Ich fand nur, dass es mich etwas anging, wenn ich ein Mitglied des Rudels war.
Er seufzte.
"Es ist immer schwierig jemand Neues im Rudel zu integrieren. Vor allem, wenn sich derjenige schon als ranghöheres Tier bewiesen hat", sagte er, als würde das alles erklären. Ich knurrte leicht.
"Ich muss mit dir reden ... richtig reden", sagte er. Sein Blick hatte etwas flehendes an sich. Ich ahnte, welche Art von Reden er meinte und zwar nicht die, die man leichtfertig auf der Veranda hielt.

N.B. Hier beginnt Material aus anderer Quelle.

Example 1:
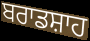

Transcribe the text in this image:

ਬਰਾਡਸ਼ਾਹ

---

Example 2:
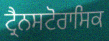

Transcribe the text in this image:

ਟ੍ਰੈਨਸਟੋਰਾਸਿਕ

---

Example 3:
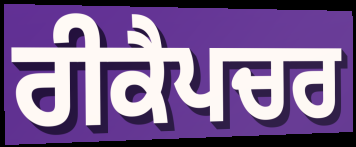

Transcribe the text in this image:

ਰੀਕੈਪਚਰ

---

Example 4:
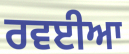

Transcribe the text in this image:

ਰਵਈਆ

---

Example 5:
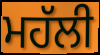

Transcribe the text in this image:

ਮਹੱਲੀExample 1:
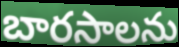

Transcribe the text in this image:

బారసాలను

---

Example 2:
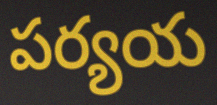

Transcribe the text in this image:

పర్యయ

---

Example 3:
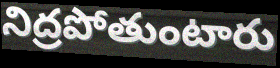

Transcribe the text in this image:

నిద్రపోతుంటారు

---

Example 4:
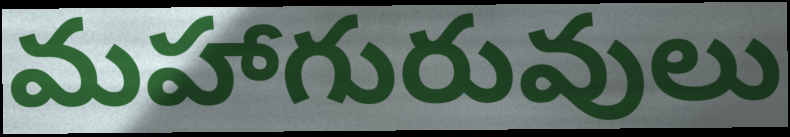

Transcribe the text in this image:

మహాగురువులు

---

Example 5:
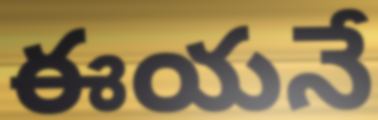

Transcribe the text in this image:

ఈయనే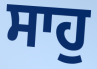
ਸਾਹੁ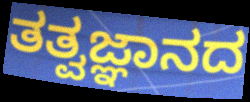
ತತ್ವಜ್ಞಾನದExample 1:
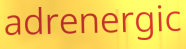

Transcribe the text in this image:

adrenergic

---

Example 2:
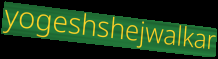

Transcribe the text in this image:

yogeshshejwalkar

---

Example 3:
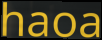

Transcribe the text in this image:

haoa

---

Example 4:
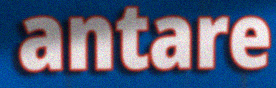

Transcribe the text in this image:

antare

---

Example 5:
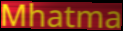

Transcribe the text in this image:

MhatmaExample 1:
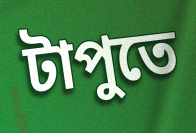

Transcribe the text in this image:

টাপুতে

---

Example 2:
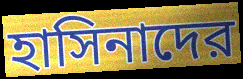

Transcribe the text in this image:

হাসিনাদের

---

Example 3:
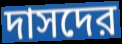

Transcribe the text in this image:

দাসদের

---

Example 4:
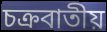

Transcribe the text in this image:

চক্রবাতীয়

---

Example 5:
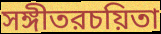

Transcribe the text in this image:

সঙ্গীতরচয়িতাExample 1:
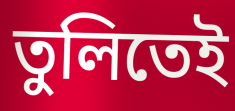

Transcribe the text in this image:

তুলিতেই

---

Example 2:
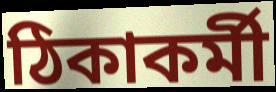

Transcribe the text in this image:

ঠিকাকর্মী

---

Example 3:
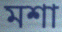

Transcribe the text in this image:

মশা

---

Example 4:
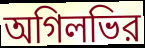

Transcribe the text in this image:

অগিলভির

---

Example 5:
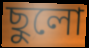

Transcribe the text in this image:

ছুলোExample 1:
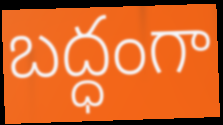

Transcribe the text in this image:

బద్ధంగా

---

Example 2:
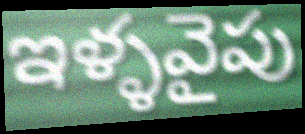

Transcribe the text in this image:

ఇళ్ళవైపు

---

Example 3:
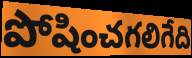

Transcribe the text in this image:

పోషించగలిగేది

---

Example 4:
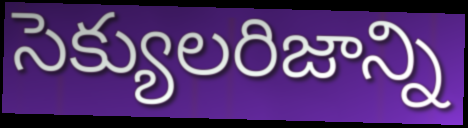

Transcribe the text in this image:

సెక్యులరిజాన్ని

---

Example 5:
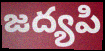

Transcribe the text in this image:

జద్యపి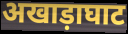
अखाड़ाघाट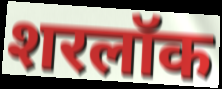
शरलॉक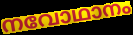
നവോഥാനം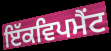
ਇੱਕਵਿਪਮੈਂਟ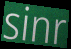
sinr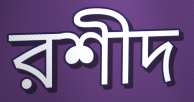
রশীদ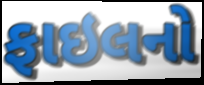
ફાઇલનોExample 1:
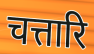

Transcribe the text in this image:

चत्तारि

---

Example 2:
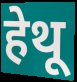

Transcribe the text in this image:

हेथू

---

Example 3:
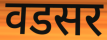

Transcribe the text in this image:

वडसर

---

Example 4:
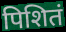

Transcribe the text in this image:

पिशितं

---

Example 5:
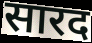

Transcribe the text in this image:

सारदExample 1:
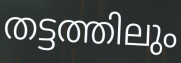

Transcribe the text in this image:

തട്ടത്തിലും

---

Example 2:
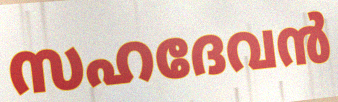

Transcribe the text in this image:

സഹദേവൻ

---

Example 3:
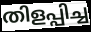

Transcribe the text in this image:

തിളപ്പിച്ച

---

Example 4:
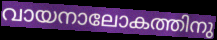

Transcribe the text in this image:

വായനാലോകത്തിനു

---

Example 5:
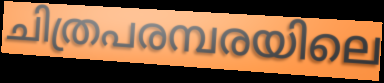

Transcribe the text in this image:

ചിത്രപരമ്പരയിലെ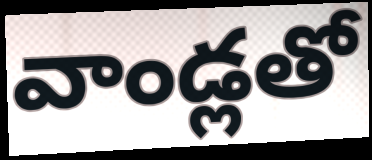
వాండ్లతో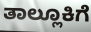
ತಾಲ್ಲೂಕಿಗೆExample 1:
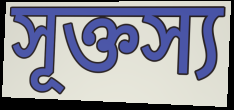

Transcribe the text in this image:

সূক্তস্য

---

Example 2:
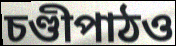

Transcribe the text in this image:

চণ্ডীপাঠও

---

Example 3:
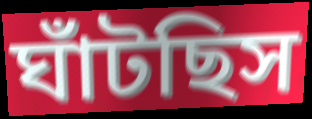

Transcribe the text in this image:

ঘাঁটছিস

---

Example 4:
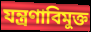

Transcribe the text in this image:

যন্ত্রণাবিমুক্ত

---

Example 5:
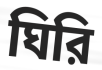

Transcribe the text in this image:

ঘিরি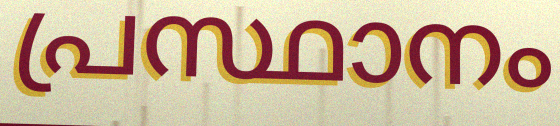
പ്രസ്ഥാനം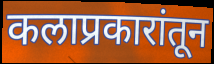
कलाप्रकारांतून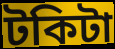
টকিটাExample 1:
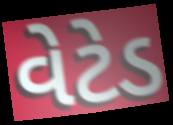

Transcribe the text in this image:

વેટેડ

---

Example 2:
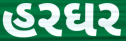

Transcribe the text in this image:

હરઘર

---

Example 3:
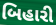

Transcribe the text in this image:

બિહારી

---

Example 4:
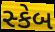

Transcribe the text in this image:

સ્કેબ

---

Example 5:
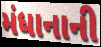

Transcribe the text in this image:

મંધાનાનીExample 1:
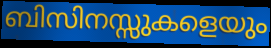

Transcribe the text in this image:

ബിസിനസ്സുകളെയും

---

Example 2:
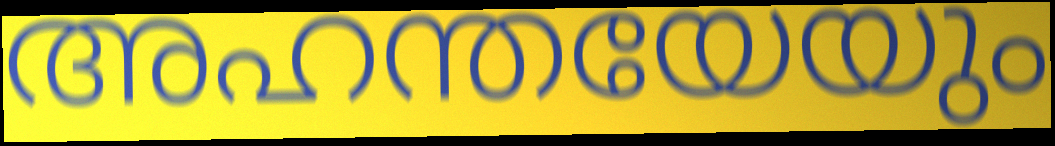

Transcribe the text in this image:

അഹന്തയേയും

"Komm rein. Du musst aber warten bis ich mich gesellschaftstauglich gemacht habe, dann können wir reden." Ich trat zur Seite und ließ ihn herein.
Das lockte ihm ein leichtes Grinsen aufs Gesicht.
"Als ob ich dich nicht schon im Schlafanzug gesehen hätte." ... und unwissentlich berührt hatte.
Ich schnaubte und wich seinem Blick aus.

Während er sich die Jacke auszog, sprintete ich nach oben ins Bad unter die Dusche.

Eine halbe Stunde später kam ich runter in die Küche, in der der schwere Geruch von Kakao hing und eine quasselnde Emily am Tresen saß und bereits ihre Tasse schlürfte.
Fröhlich sah sie mir entgegen. Entweder sie überspielte ihren Kater oder sie hatte keinen.
"Guten Morgen Sonnenschein."
"Morgen", grinste ich und betrachtete sie gespielt misstrauisch. Sie grinste mir verschwörerisch entgegen, als Ryan mir eine Tasse hinstellte. Ich bedankte mich kurz bei ihm und wandte mich meiner besten Freundin zu.
Ich verdrehte bei ihrem Blick die Augen. Oh das konnte noch heiter werden.

"Was machst du eigentlich beruflich, Ryan?" Inmitten meiner Bewegung erstarrte ich. Oh Gott. Die Befragung.
Wer weiß, die wievielte Frage das schon war. Auch ihm schien das bewusst zu sein, denn er warf mir einen kurzen Blick zu, der besagte, wie es ihm dabei ging. Mein Grinsen konnte ich nicht verbergen. Augenverdrehend wandte er sich wieder Emily zu, die unseren kurzen Blickkontakt scheinbar nicht mitbekommen hatte. Scheinbar...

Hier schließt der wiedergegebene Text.